- Location of G20 developing nations
- Headquarters: New Delhi, India
- Type: Trade bloc
- Member states: 23 countries Argentina ; Bolivia ; Brazil ; Chile ; China ; Cuba ; Ecuador ; Egypt ; Guatemala ; India ; Indonesia ; Mexico ; Nigeria ; Pakistan ; Paraguay ; Peru ; Philippines ; South Africa ; Tanzania ; Thailand ; Uruguay ; Venezuela ; Zimbabwe ;
- Establishment: 20 August 2003

= G20 developing nations =

Bloc of developing nations

The G20 developing nations (and, occasionally, the G21, G23 or G20+) is a bloc of developing nations established on 20 August 2003. Distinct and separate from the G20 major economies, the group emerged at the 5th Ministerial WTO conference, held in Cancún, Mexico, from 10 September to 14 September 2003. The group accounted for 60% of the world's population, 70% of its farmers and 26% of world’s agricultural exports.

== History ==
Its origins date back to June 2003, when foreign ministers from Brazil, India and South Africa signed a declaration known as the Brasilia Declaration, on June 6, 2003. in which they stated that "major trading partners are still moved by protectionist concerns in their countries’ less competitive sectors [...] and emphasized how important it is that the results of the current round of trade negotiations provide especially for the reversal of protectionist policies and trade-distorting practices [...] Furthermore, Brazil, India and South Africa decided to articulate their initiatives of trade liberalization".

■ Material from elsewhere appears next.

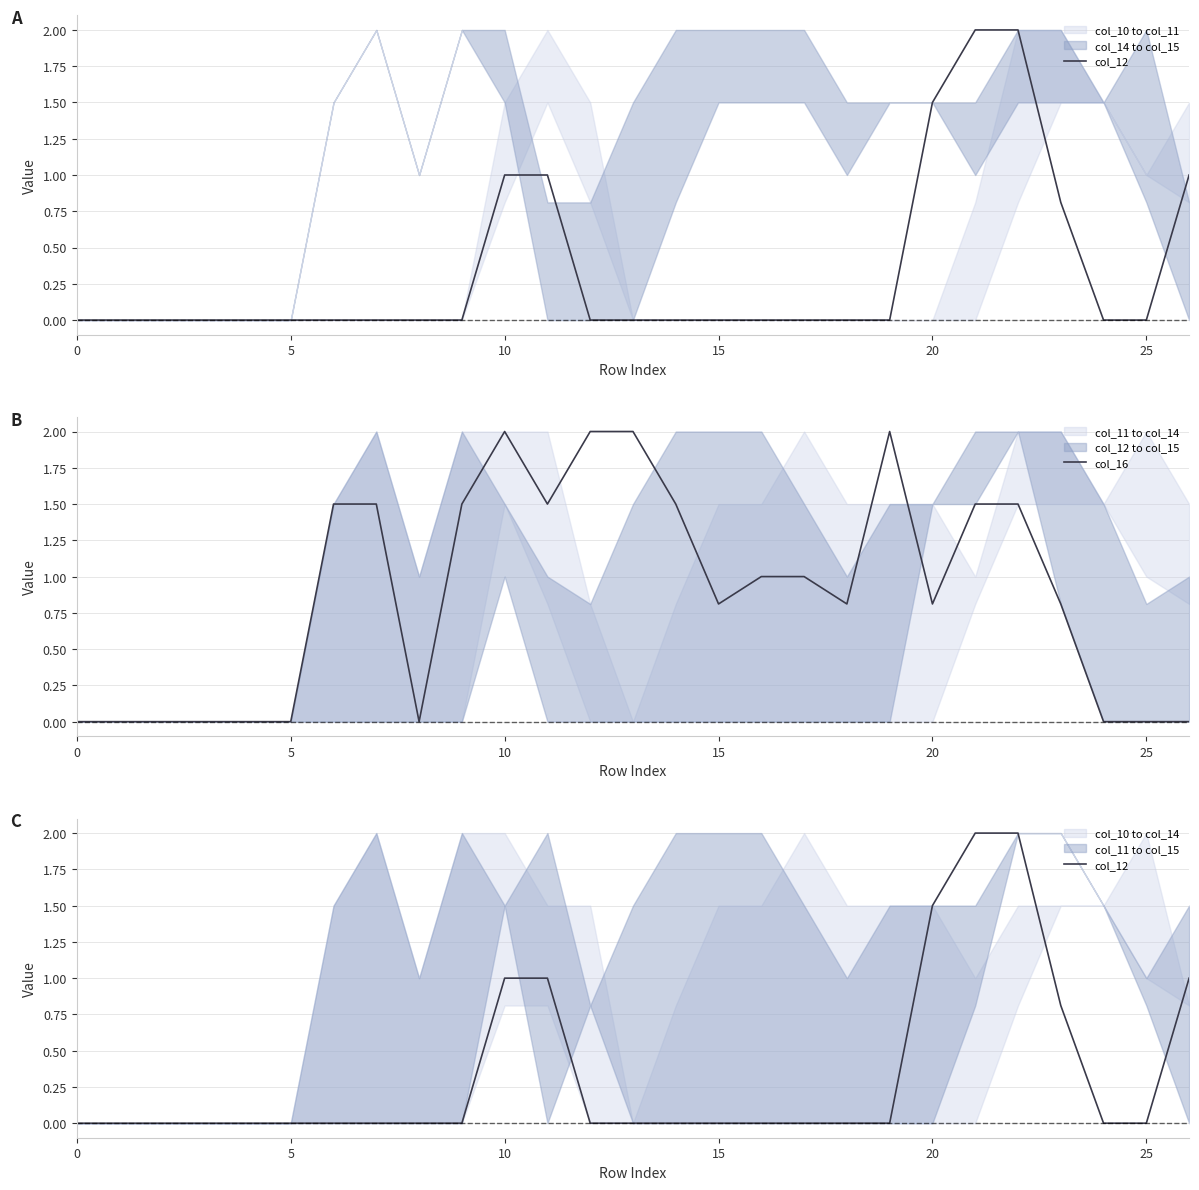

Where is the first local maximum for col_16?

10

Nonetheless, the "official" appearance of the group occurred as a response to a text released on 13 August 2003 by the European Communities (EC) and the United States with a common proposal on agriculture for the Cancún Ministerial. On 20 August 2003 a document signed by twenty countries and re-issued as a Cancún Ministerial document on 4 September proposed an alternative framework to that of the EC and the US on agriculture for the Cancún Meeting. This document marked the establishment of the group. The original group of signatories of the 20 August 2003 document went through many changes, being known as such different names as the G-21 or the G-22. The title G-20 was finally chosen, in honor of the date of the group's establishment.

Since its creation, the group had a fluctuating membership. Previous members include: Colombia; Costa Rica; El Salvador; and Turkey. In December 2017, the group had 23 members.